When a PanDA Pilot becomes available, it requests a job to execute from the
Job Dispatcher module of the PanDA Server (Fig.~\ref{fig:architecture}:11).
The Job Dispatcher interrogates the Task Buffer module for a job which is
bound to the site of that pilot and ready to be executed. Task Buffer checks
the global queue (i.e., the PanDA database) and returns a job to the Job
Dispatcher if one is available. The Job Dispatcher dispatches that job to the
PanDA Pilot (Fig.~\ref{fig:architecture}:12).

Upon receiving a job, a PanDA Pilot starts a monitoring process and forks a
subprocess for the execution of the job's payload. Input data are transferred
from the stage-in location (Fig.~\ref{fig:architecture}:13) and the job's
payload is executed (Fig.~\ref{fig:architecture}:14). Once completed, output
is transferred to the staging-out location (Fig.~\ref{fig:architecture}:15).

The Data Service module of the PanDA Server tracks and collects the output
generated by each job (Fig.~\ref{fig:architecture}:16), updating jobs'
attributes via the Task Buffer module (Fig.~\ref{fig:architecture}:17). When
the output of all the jobs of a task are retrieved, it is made available to
the user via PanDA Server. When a task is submitted to JEDI, task is instead
marked as done (Fig.~\ref{fig:architecture}:18) and the result of its
execution is made available to the user by JEDI
(Fig.~\ref{fig:architecture}:19).

% ---------------------------------------------------------------------------
\subsection{Job-State Definitions in PanDA}
\label{subsec:jobstatedefs}

The lifecycle of the job in the PanDA system is splitted to the series of
consequently changing states. Each state literally coupled with the PanDA job
status used by the different algorithms and monitoring. Status reflect the
current step of the job processing since the job submitted to the system,
transferred to the particular resource and finally executed.

% For two-column wide figures use
\begin{figure*}
% Use the relevant command to insert your figure file.

Dataset extract
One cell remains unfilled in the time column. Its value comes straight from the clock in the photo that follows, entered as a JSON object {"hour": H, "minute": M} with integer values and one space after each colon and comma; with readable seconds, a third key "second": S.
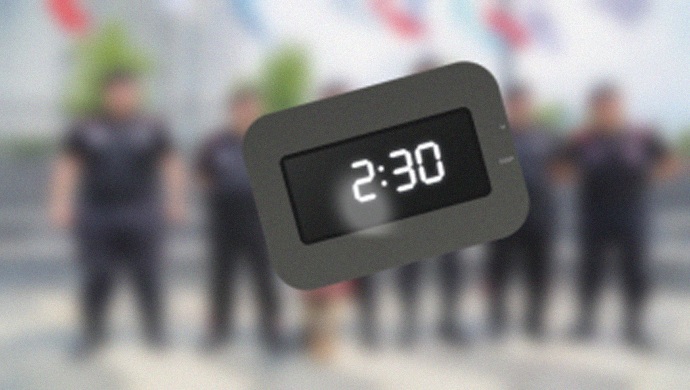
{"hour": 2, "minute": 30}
---
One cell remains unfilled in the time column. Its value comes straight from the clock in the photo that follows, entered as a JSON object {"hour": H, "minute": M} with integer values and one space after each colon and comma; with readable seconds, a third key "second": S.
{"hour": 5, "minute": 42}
---
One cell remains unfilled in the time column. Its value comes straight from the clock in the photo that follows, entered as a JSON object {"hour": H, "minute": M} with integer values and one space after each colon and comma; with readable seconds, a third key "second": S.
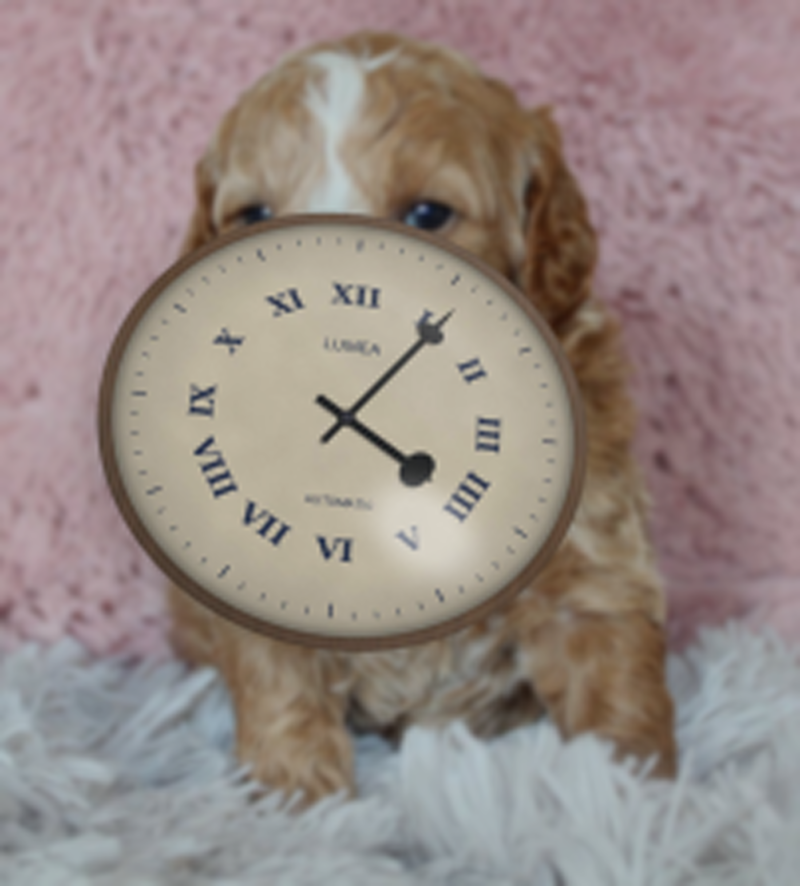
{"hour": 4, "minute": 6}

What to work on
1. Answer these questions about the PanDA excerpt:
(a) Which module does the Job Dispatcher interrogate for a job bound to the pilot's site?
(b) After starting a monitoring process upon receiving a job, what does a PanDA Pilot fork a subprocess for?
(c) Which module of the PanDA Server tracks and collects the output generated by each job?
2. Carry on the PanDA excerpt from the point where it stops.

Written responses
1.
(a) The Task Buffer module.
(b) The execution of the job's payload.
(c) The Data Service module.

2.
% For example, with the graphicx package use
  \includegraphics[width=0.75\textwidth]{images/job-state-diagram.png}
% figure caption is below the figure
\caption{This is a job state transitions model diagram for PanDA.}
\label{fig:jobstates}
\end{figure*}

Job injected into the system by the JEDI in ATLAS or by the PanDA client in
general case is persist as so-called job parameters object and corresponds to
the ``Pending'' status. Job parameters are the object where job definition is
unsorted and all parameters are placed in a string. Sorting out parameters of
the job by dedicated DB fields job transferring into the ``Defined'' status.
On this stage the job is processed throw the brokerage algorithm and being
assigned to particular resource (PanDA queue) it is moved to ``Assigned''
status. Concurrently with that PanDA server checks availability of the input
data and needed SW at the resource. The job stays in the ``Waiting'' state
until data and the SW are ready and then it moved to the ``Activated''
status. Activated job is ready to be dispatched by its order to the next
corresponding pilot. Job dispatched and taken by the pilot is moved to the
``Sent'' status. Since this moment the handling of the job processing is
delegated to the pilot. Few next job states are corresponding represents the
steps of the job processing on the resource. Next ``Starting'' status means
that the pilot is starting the job on a worker node or local batch system.
The job running on a worker node marked as in ``Running'' status. Next states
progression is return to the handling by the server. When the job execution
is ended and output and log files are transferred then PanDA server either
pilot is responsible to register that files in the file catalog. At the same
time pilot return the server the final status of the job either it was
successful or the job failed. During this process the job stays in
``Holding'' status. PanDA server check the output files regularly by the cron
job and finally assign the final ``Finished'' or ``Failed'' status to the
job. Some additional statuses and two most important are ``Cancelled'' for
manually killed jobs or ``Closed'' - terminated by the system before
completing to be reassigned to another site.

% ---------------------------------------------------------------------------
\subsection{Brokerage Characterization}
\label{subsec:brokerage}

Resources (queues) presented in the database together with the wide set of
static parameters such as walltime, CPU cores, memory, disk space etc. Same
parameters can be provided within job definition to specify strict demands to
the resource where the job can be executed. Both resources (queues) and jobs
with parameters stored in the PanDA database.

Also PanDA server maintains in the DB the dynamic information for queues
about the number of defined, activated and running jobs and also the pilots
statistics - number of requests of different types like ``get job'' or
``update job status''.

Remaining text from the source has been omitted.